#### REQUEST
Copy, exactly and without additions, every line in the records below from the one holding "Beliau berkata, selain" through the one holding "kecil dan sederhana;", both ends included.

#### EXCERPTED RECORDS
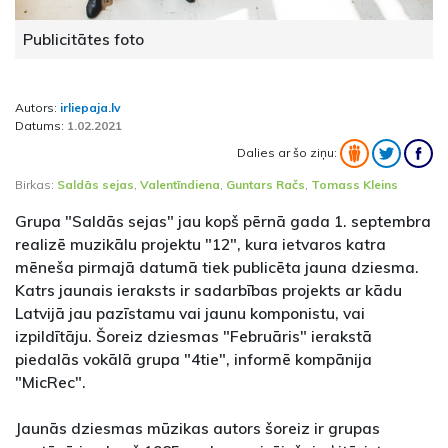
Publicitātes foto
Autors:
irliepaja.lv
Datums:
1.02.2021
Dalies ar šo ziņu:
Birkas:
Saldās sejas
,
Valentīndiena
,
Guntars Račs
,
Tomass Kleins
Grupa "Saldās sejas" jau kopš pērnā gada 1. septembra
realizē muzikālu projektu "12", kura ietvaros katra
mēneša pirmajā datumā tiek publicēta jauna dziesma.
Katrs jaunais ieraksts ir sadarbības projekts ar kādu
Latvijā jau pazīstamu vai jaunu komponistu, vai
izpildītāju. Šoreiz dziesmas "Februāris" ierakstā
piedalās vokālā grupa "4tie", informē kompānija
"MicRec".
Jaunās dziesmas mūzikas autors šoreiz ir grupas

==

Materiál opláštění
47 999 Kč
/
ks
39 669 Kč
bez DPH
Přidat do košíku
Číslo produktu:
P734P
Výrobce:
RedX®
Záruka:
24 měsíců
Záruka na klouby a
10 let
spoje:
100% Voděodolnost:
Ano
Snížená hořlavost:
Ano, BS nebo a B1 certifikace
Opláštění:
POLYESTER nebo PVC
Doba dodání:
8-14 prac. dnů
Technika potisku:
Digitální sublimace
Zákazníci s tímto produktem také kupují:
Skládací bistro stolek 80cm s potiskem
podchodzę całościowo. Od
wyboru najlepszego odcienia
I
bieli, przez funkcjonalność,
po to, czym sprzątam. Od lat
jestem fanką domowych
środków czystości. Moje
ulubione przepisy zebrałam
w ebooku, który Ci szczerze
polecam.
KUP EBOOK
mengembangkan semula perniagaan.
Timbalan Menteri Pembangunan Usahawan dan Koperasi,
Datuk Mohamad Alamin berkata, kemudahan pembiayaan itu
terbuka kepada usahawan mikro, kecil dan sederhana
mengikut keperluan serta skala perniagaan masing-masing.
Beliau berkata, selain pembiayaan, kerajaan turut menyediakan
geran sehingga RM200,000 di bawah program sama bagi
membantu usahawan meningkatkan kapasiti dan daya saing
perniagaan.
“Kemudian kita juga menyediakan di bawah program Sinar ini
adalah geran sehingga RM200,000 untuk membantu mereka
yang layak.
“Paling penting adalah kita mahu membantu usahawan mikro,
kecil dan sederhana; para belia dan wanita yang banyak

#### TASK RESPONSE
Beliau berkata, selain pembiayaan, kerajaan turut menyediakan
geran sehingga RM200,000 di bawah program sama bagi
membantu usahawan meningkatkan kapasiti dan daya saing
perniagaan.
“Kemudian kita juga menyediakan di bawah program Sinar ini
adalah geran sehingga RM200,000 untuk membantu mereka
yang layak.
“Paling penting adalah kita mahu membantu usahawan mikro,
kecil dan sederhana; para belia dan wanita yang banyak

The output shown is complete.